## [WHAT IS ASKED]
(1) Answer these questions using the leadership deviance excerpt below:
(a) What scale did participants use to answer the interpersonal deviance items, and what did its endpoints mean?
(b) What Cronbach's α is reported for the deviance measure?
(c) What were the mean ratings for how habit-breaking the second task was in the self-regulatory depletion condition and in the no depletion condition?
(2) Extend the leadership deviance excerpt below, starting after its final sentence.

## [EXTRACTED TEXT]

═══

We assessed leadership deviance as a dependent variable for which we used the interpersonal deviance subscale of the organizational deviance measure which was developed and validated by Bennett and Robinson (2000). Participants answered these 7 items on a 7-point scale ranging from 1 (not at all) to 7 (very much so). We asked participants the extent to which they found the following behaviors in the current setting acceptable: “Say something hurtful to someone,” “Make an ethnic, religious, or racial remark,” “Curse at someone,” “Play a mean prank on someone,” “Act rudely toward someone,” and “Publicly embarrass someone” (Cronbach’s α = .82; M = 2.10, SD = 0.84).

Results

Comprehension and Manipulation Checks

All participants correctly indicated that they were assigned to the leader role. As expected, participants in the self-regulatory depletion condition rated the second task as more habit-breaking than those in the no depletion condition (Ms = 5.10 vs. 4.42, SDs = 1.27 vs. 1.34, respectively, t(76) = −2.30, p < .05). Furthermore, the second task was experienced as less simple in the self-regulatory depletion condition than in the no depletion condition (Ms = 4.48 vs. 3.47, SDs = 1.37 vs. 1.42, respectively, t(76) = −3.17, p < .01). As an additional test of the effectiveness of our manipulation, we regressed the manipulation checks on the main and interactive effects of the regulatory depletion manipulation and participants’ moral identity. These analyses show that both the manipulation checks were significantly related to the regulatory depletion manipulation, while the main effect of moral identity and the interaction term remained insignificant.

═══

## [DATASET ROWS]
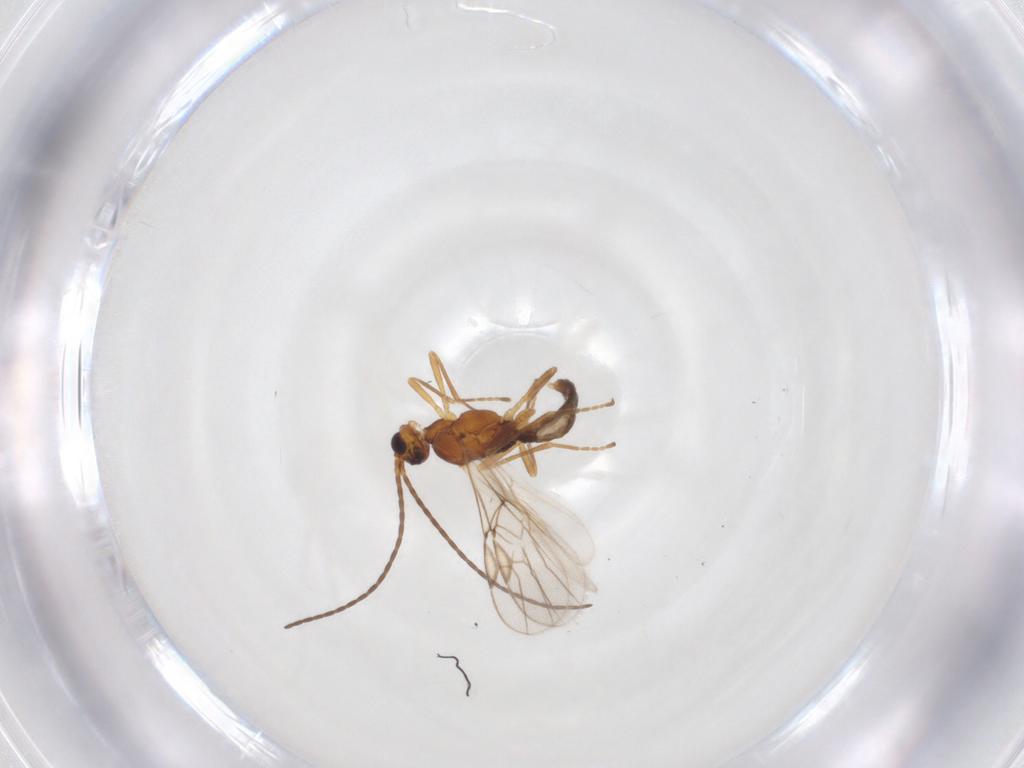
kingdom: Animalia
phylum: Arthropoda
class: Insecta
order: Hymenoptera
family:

═══

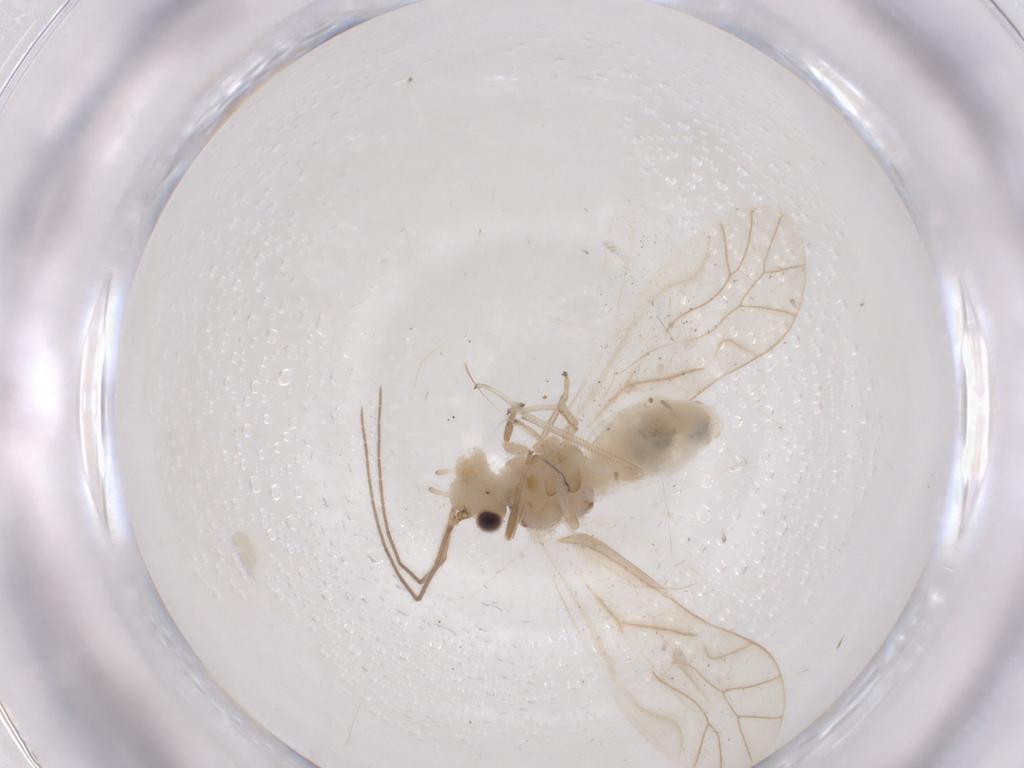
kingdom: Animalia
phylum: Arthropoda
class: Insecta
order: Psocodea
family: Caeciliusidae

═══

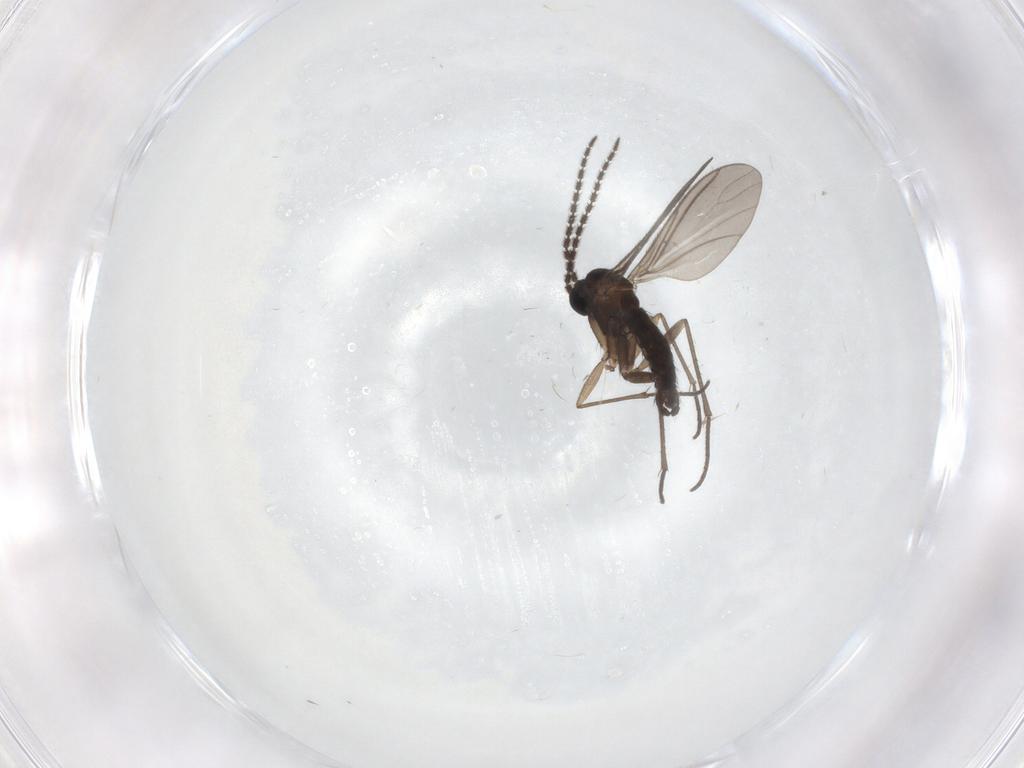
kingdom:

═══

## [RESPONSES BY TASK]
(1)
(a) A 7-point scale, from 1 (not at all) to 7 (very much so).
(b) Cronbach's α = .82.
(c) 5.10 in the self-regulatory depletion condition and 4.42 in the no depletion condition.

(2)
Deviant Leader Behavior

To test our hypothesis, we conducted a hierarchical regression analysis in which leader deviance was predicted by the main effects of the regulatory depletion manipulation and participants’ moral identity at Step 1. We added a two-way interaction between regulatory depletion manipulation and moral identity at Step 2. Following Aiken and West (1991), the interaction term was based on the mean-centered scores of moral identity and the effect-coded scores of regulatory depletion. Table 1 shows the regression results.
Table 1

Results of hierarchical regression analysis for leader deviance in Study 1

Variables

B

SE B

β

ΔR2

Step 1

   

.03*

 Regulatory depletion (RD)

0.01

0.10

0.02

 

 Moral identity (MI)

−0.16

0.11

−0.17

 

Step 2

   

.08*

 Regulatory depletion (RD)

0.02

0.09

0.02

 

 Moral identity (MI)

−0.11

0.11

−0.12

 

 RD × MI

−0.27

0.11

−0.28*

 

Final model: F(3, 74) = 2.94, p < .05

B = unstandardized regression coefficient; β = standardized regression coefficient. For the regulatory depletion factor, −1 denotes no regulatory depletion manipulation, whereas 1 indicates regulatory depletion

p ≤ .05

Table 1 shows that the predicted two-way interaction was significant, β = −.27, p < .05. We conducted simple slope analyses to further examine this interaction (Aiken and West 1991). Figure 1 shows that, in line with our hypothesis, regulatory depletion significantly increased deviant leader behavior among participants who are low in moral identity (one SD below the mean), β = .24, p < .05. However, among participants who are high in moral identity, regulatory depletion decreased deviant leader behavior; however, this effect was not significant, β = −.21, p = .11.
Fig. 1

Deviant leader behavior as a function of regulatory depletion manipulation and moral identity

Supplemental Analyses

To test the robustness of the OLS regression, we conducted a Tobit regression (see Tobin 1958), which was developed for variables with a lower (or upper) limit and a concentration of observations at this limiting value. Such distributions can result in the violation of OLS assumptions. Deviant leader behaviors are typically low-frequency phenomena that show such a cluster of observations at and just above the lower limit, thus making them strongly positively skewed. A Tobit regression revealed results similar to the OLS regressions for the hypothesized interaction on leader deviance, b = −.27, p < .05.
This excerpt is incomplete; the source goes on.